Chennai: A study has said physical distancing greater than six feet may be essential to avoid Covid-19 transmission.
The study published in the journal Physics of Fluids, said that it is well established that the SARS-CoV-2 virus that causes Covid-19 disease is transmitted via respiratory droplets that infected people eject when they cough, sneeze or talk.
According to researchers, including those from the Indian Institute of Science (IISc), Bengaluru, Karnataka, respiratory droplets travel between eight to 13 feet before they evaporate or escape, without wind and depending on the ambient condition.
The team developed a mathematical model for the early phases of a Covid-19-like pandemic using the aerodynamics and evaporation characteristics of respiratory droplets.

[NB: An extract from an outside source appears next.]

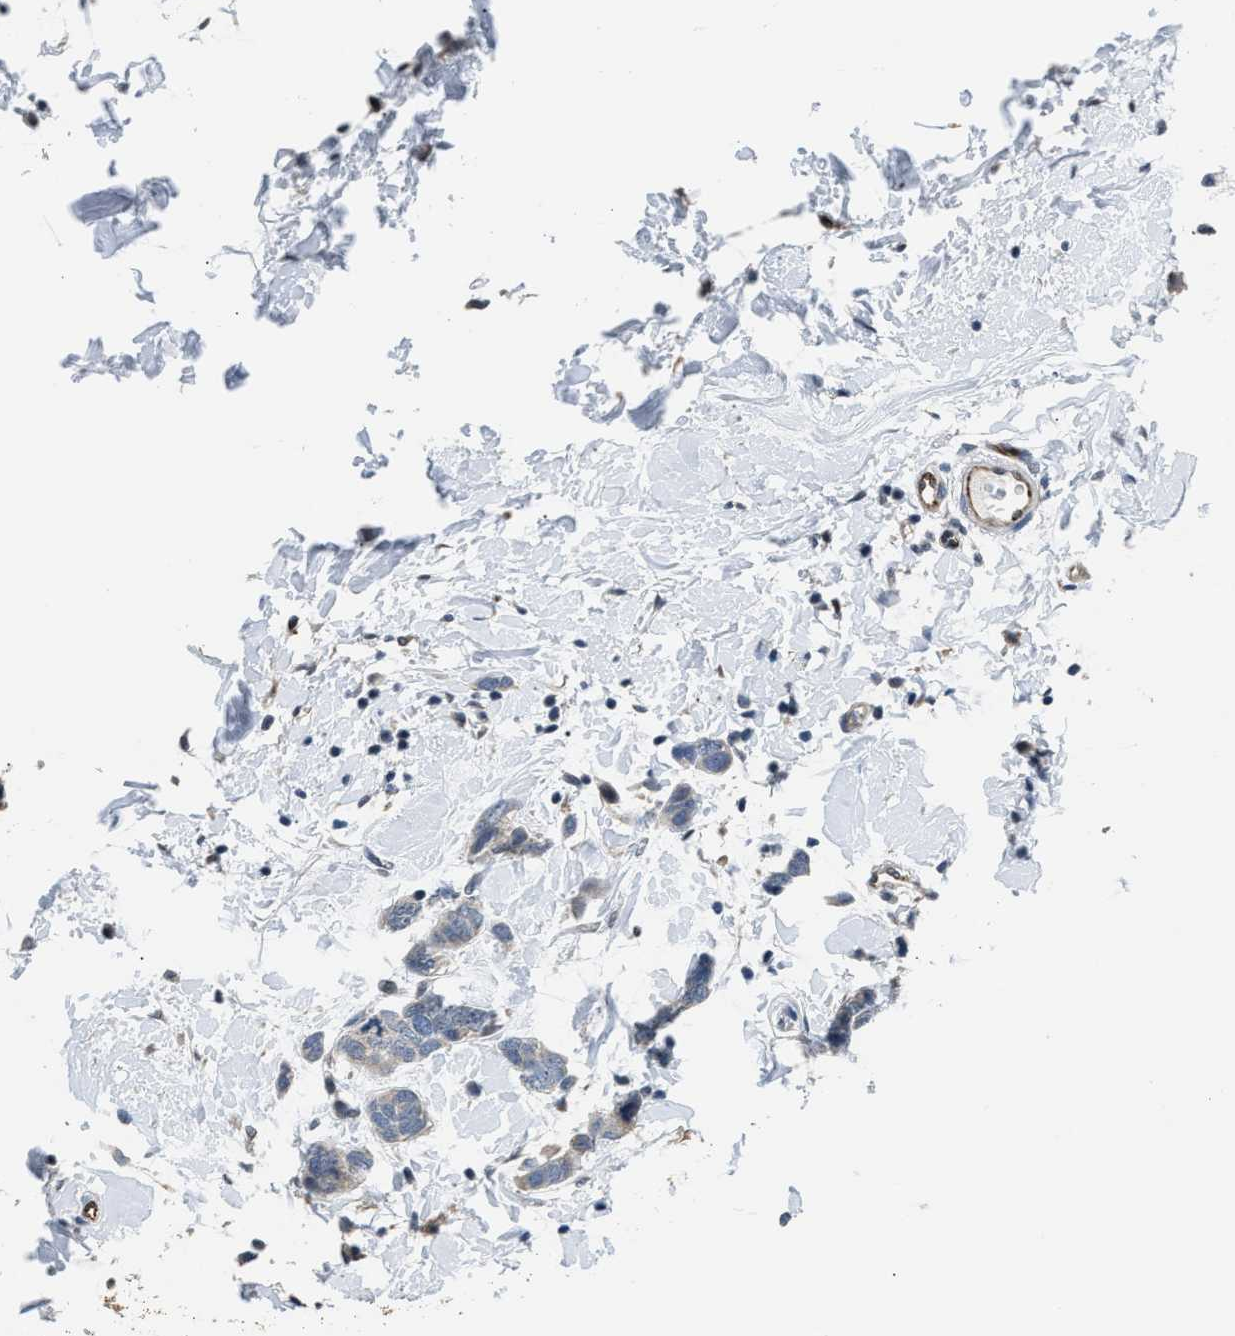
{"staining": {"intensity": "weak", "quantity": "<25%", "location": "cytoplasmic/membranous"}, "tissue": "breast cancer", "cell_type": "Tumor cells", "image_type": "cancer", "snomed": [{"axis": "morphology", "description": "Normal tissue, NOS"}, {"axis": "morphology", "description": "Duct carcinoma"}, {"axis": "topography", "description": "Breast"}], "caption": "Immunohistochemical staining of human breast intraductal carcinoma displays no significant expression in tumor cells.", "gene": "PPM1H", "patient": {"sex": "female", "age": 50}}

The study modelled the pandemic dynamics with a reaction mechanism, wherein each reaction has a rate constant obtained by calculating the droplet collision frequency.
Scientists then compared the droplet cloud ejected by an infected person to the one by a healthy person.
Swetaprovo Chaudhuri from the University of Toronto in Canada, who is one of the authors of the study, said, “the size of the droplet cloud, the distance it travels, and the droplet lifetimes are, therefore, all important factors that we calculated using conservation of mass, momentum, energy and species.”
He added, “the model could be used to estimate approximately how long droplets can survive, how far they can travel, and which size of droplet survives for how long.”
According to Chaudhuri, the actual situation could be complicated by wind, turbulence, air-recirculation or many other effects.
“Without wind and depending on the ambient condition, we found droplets travel between 8 to 13 feet before they evaporate or escape,” said Abhishek Saha, a co-author, from the University of California, San Diego in the US.
The findings say that social distancing at perhaps greater than six feet is essential, according to the researchers. The initial size of the longest surviving droplets is in the range of 18-50 microns, meaning masks can indeed help, they said.
Researchers said these findings could help inform reopening measures for schools and offices looking at student or employee density.
Saptarshi Basu, another study author, from IISc, said, “this model is not claiming to predict the exact spread of Covid-19. But, our work shows that droplet evaporation or desiccation time is highly sensitive to the ambient temperature and relative humidity.”